One, it is much more expensive to build than conventional rail. Two, it has fewer stops and so can serve fewer cities than conventional rail. Three, it is less fuel-efficient than conventional rail. Four, it has much less capacity than conventional rail (if you double the speed of a rail line, you generally also must double the safe and comfortable distance required between each train, and so end up halving the capacity of the rail line) and so is much more expensive than conventional rail (unless wastefully subsidised by governments).
And fifth, yes it goes faster, but what’s the rush? What’s so bad about the existing 2.5 hour train from Toronto to London, Ontario…especially now that most people will soon have noise-cancelling wireless headphones and ultra-lightweight computers? And especially if e-commuting means that people will not have to make the trip as often as they otherwise might, or might be able to get work done while on the train. And anyway, don’t we continue to be told that automation and digital outsourcing going to do more and more of our work? Why exactly is someone rushing to or from Toronto so frequently that so much of our tax dollars should go to this “high-speed” train?

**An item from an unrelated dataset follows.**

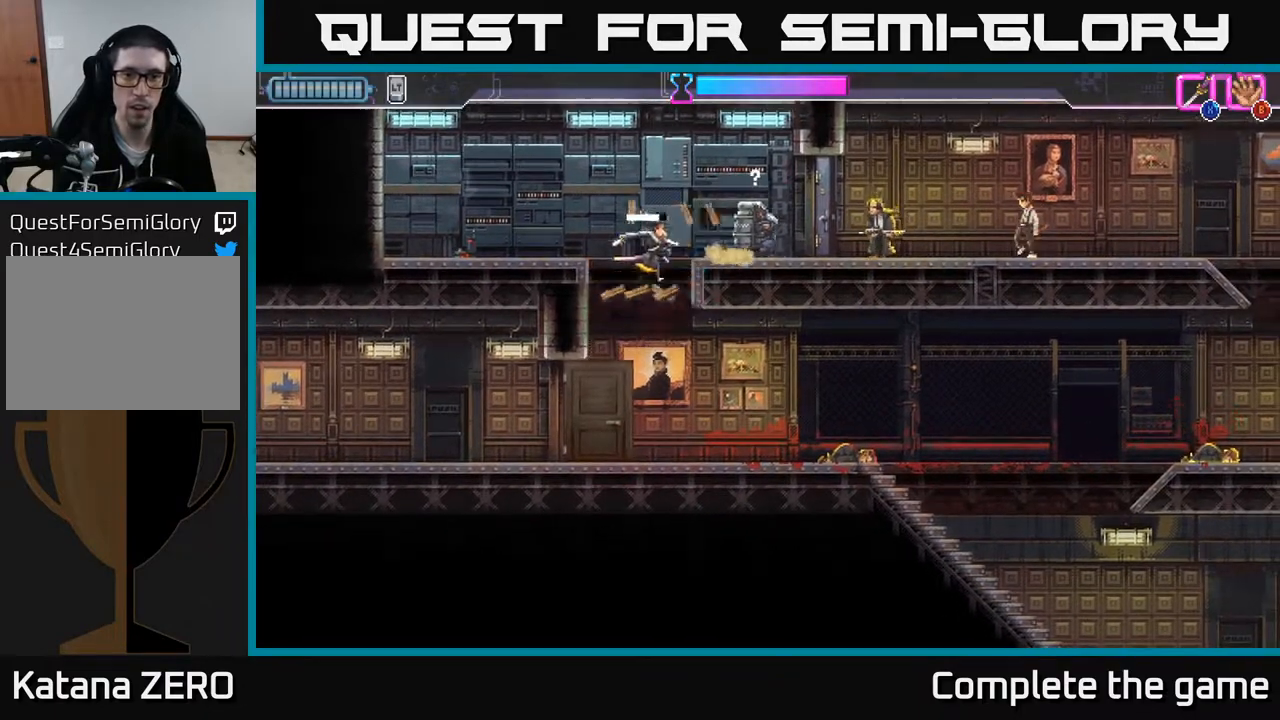
{"buttons": ["X"], "left_stick": "right", "right_stick": "center", "events": [[33, "A", "down"], [117, "X", "down"], [200, "X", "up"], [233, "A", "up"], [333, "left_stick", "right"], [350, "R2", "down"], [483, "X", "down"], [500, "R2", "up"]]}
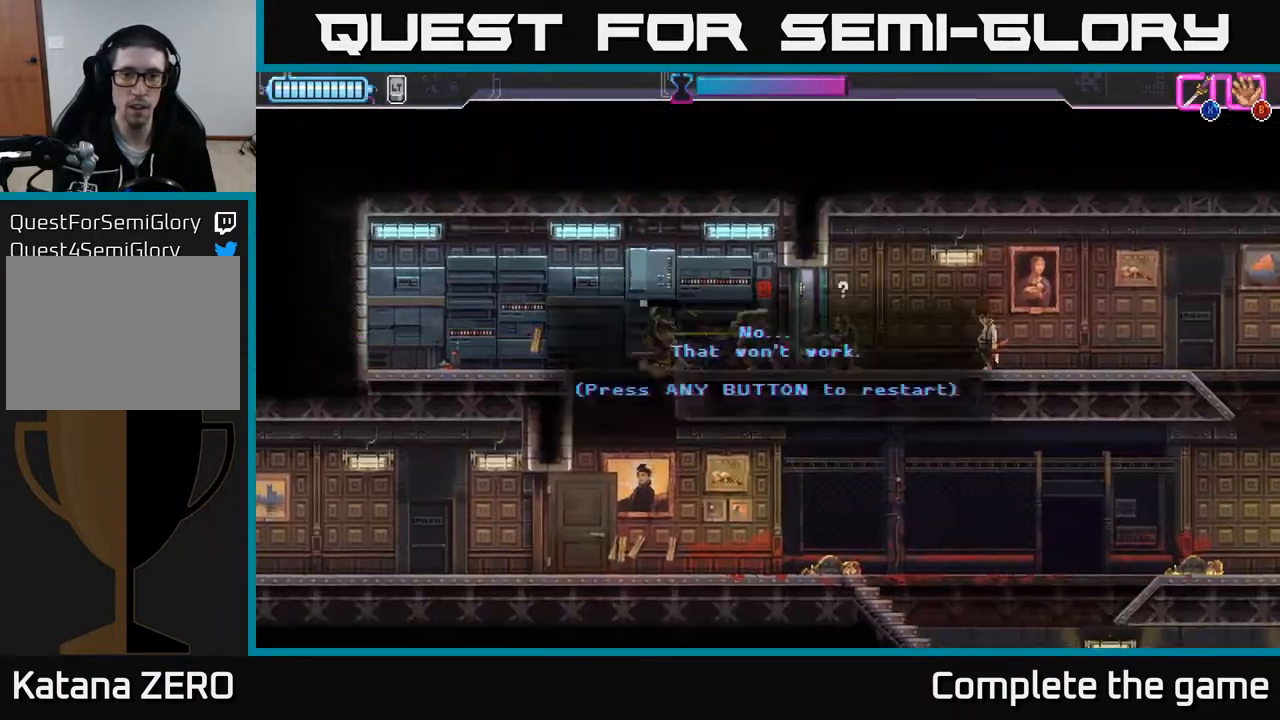
{"buttons": [], "left_stick": "center", "right_stick": "center", "events": [[67, "X", "up"], [100, "left_stick", "left"], [217, "X", "down"], [283, "left_stick", "center"], [333, "X", "up"]]}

Instead of high-speed, high-cost rail, what Ontario could spend that 11 billion on instead is low-cost, high-comfort rail: rail on which it would be easy to work, relax, or sleep, and on which the needs of aging Baby Boomers who make up the biggest chunk of Ontario’s population, who are now already in their 60s and 70s, could be catered to more (making it easier to stow heavy suitcases, more bathroom capacity, etc.).
Indeed, what is really needed is not a way for to reach cities like London, Ontario or Kitchener-Waterloo, or even Windsor(-Detroit) without having to take a slow conventional train, but rather a way to reach more distant cities like Ottawa, Montreal, Chicago, and New York (all roughly 400-800 km from Toronto) without having to take a slow conventional train or an airplane. Ideally, we would have a train that is affordably priced, and so comfortable and smooth (i.e. with so few accelerations, decelerations, or bumps) that, at a low speed of 50-100 km an hour, a passenger could sleep easily though the night and wake up 400-800 km away. Even that would probably cost less than high-speed rail.